Jalil grinned. He knew exactly what would happen. The bombers would fly around aimlessly for a while, and some kind of Navy battleship, the USS Something-Or-Other, would be stationed near the Persian Gulf for a few months, just to make it look like something was going on. But there would be no aggression, no military intervention. It was all a show, a bunch of political theatre. Somewhere, his father was probably sitting cross-legged against a cushion, sipping tea in front of the television and smiling at his colleagues, at all of the big-wig clerics who would take credit for having thwarted an American attack. They’d joke that America was all pomp and pretense, no longer a global hegemon capable of policing the world, and that the Islamic Republic was an emerging power that sent shivers down Western spines.
More than anything, Jalil thought about his painting and his father.

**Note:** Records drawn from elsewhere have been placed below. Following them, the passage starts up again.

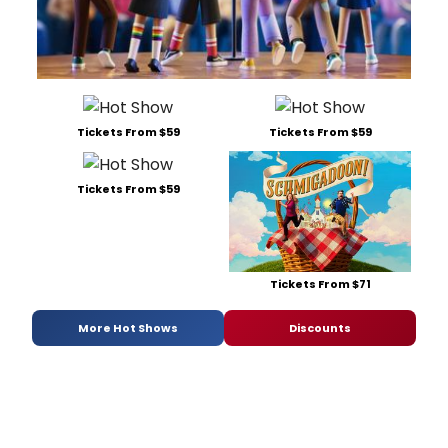
Tickets From $59
Tickets From $59
Tickets From $59
Tickets From $71
More Hot Shows
Discounts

His father would probably spend about two seconds wondering whether the painting had truly made a difference, and that two seconds was all Jalil needed to feel inspired, to know that he wasn’t just an Aghazade, but an artist capable of enacting great change.
A few weeks later, at the end of the semester, Jalil found a package in front of his apartment door. It was from David. He opened it and saw that it was a painting of a man lying in a hospital bed with an American flag draped over him like a blanket, his head bandaged and his casted leg propped up on a few pillows. He was staring ahead, smirking and holding up two fingers, a sign that Jalil knew meant peace.